Even divorced you have to keep discussing money, healthcare, logistics from school, carpooling to sporting events. There’s no leaving the relationship with your kids and thus from the moment you understand that you are getting a divorce from their other parent, you begin to form the next phase of your relationship: co-parenting.

But it’s a bit of a journey to get there. If you rush into the fury of divorce and start slashing and burning, you’re likely to damage yourself and everyone around you. The anger will come, and you must find OTHER ways of letting it out. Rage and vindictive behaviors towards your soon-to-be-ex will ultimately backfire.

In our case I began to drop into a depression over the course of the next two months, as I neared the precipice that I was still, somehow, hoping to avoid. I vacillated between charming “of course I’ll do it’ husband to “I hate you and am going to let you see what an ass I can be” future ex. But inside I was devastated. I was becoming more and more haunted by the trauma of my parent’s divorce.

In our logical fashion, my still-wife and I engaged a family therapist who specialized in helping parents set up healthy parenting plans. And we marched towards June together in our wobbly orbits. As the kids became more excited about Summer and the end-of-the-year parties, I was going to weekly meetings to divide up their lives.

After that first session, when it was revealed that my then-wife had already been to see a lawyer, I called my old men’s therapist for an emergency session. I met him at his house the next morning and upon seeing him and being hugged, I wept. And he just held me, like a father might. And as I pulled apart what I was feeling, all I could think about was how I was going to tell the kids.

My 5 year-old emotional memory of my parent’s divorce killed most of the joy in my life at the time it happened. I was sinking into that memory and allowing myself to feel the loss and the eventual death of my father.
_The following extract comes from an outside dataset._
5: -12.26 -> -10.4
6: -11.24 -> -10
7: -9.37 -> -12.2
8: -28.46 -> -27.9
I couldn’t imagine putting my kids, my beautiful and innocent kids, through such a horrible tragedy.

Of course, what I understood once I felt that grief was that I was nothing like my father. And this divorce would be nothing like what I experienced. And with the help of my old friend and therapist, I girded up my armor to do battle for the health and well-being of my kids. I reaffirmed my decision to stay in the house until school was out. And I also committed to directing as much of my anger as possible to him and away from my ex-to-be.
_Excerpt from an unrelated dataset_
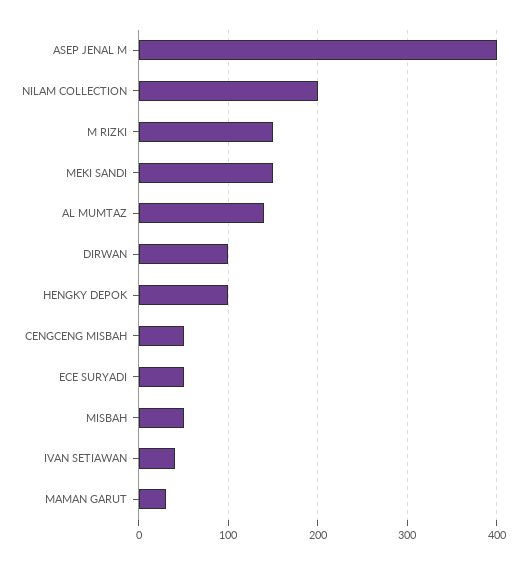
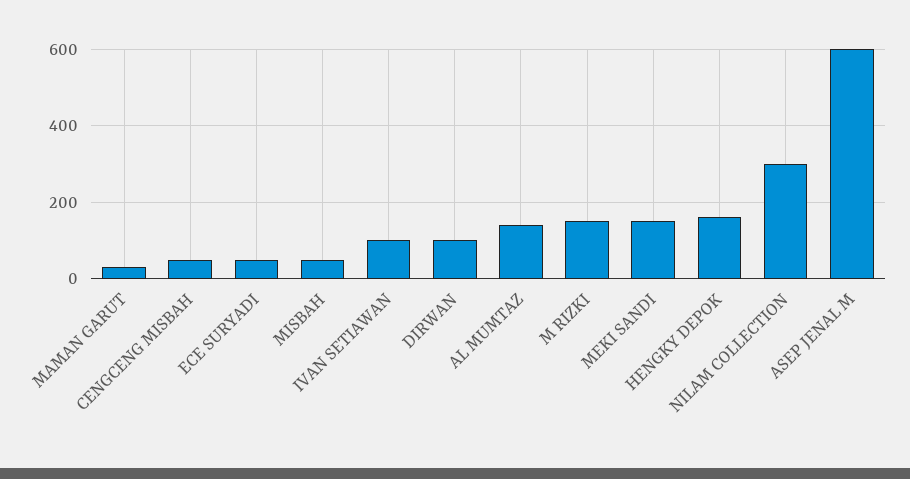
ASEP JENAL M: 400 -> 600
NILAM COLLECTION: 200 -> 300
HENGKY DEPOK: 100 -> 160
IVAN SETIAWAN: 40 -> 100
When it initially came down, I really did want to run away. And then I wanted to fight. But the fight was about my own emotional hurt and not “what was best for the kids.” The situation sucks. The divorce is going to happen. Try and slow down. Get a person and place where you can voice and process the anger, outside of the marriage, and not with the marriage counselor either, your wife doesn’t need it to be part of that process.

There will be time for anger. There will be moments when anger is the only way you can find to stand up for what you believe to be right. But the rest is up to you.

In my case, it was important to me that my kids not be blindsided while they were still in school. (That’s how my parent’s divorce was revealed to me.) And the mechanics of divorce were going to take some time, so let’s just calm down and get to work on the next steps. And once my then-wife got onboard with that idea, we weathered the next two months with very little drama, on the outside. The devastation was starting to take its toll inside me. But I wouldn’t be able to listen or feel those feelings until I made it out the other side of the process. So… On to June, we sailed in our leaky family boat.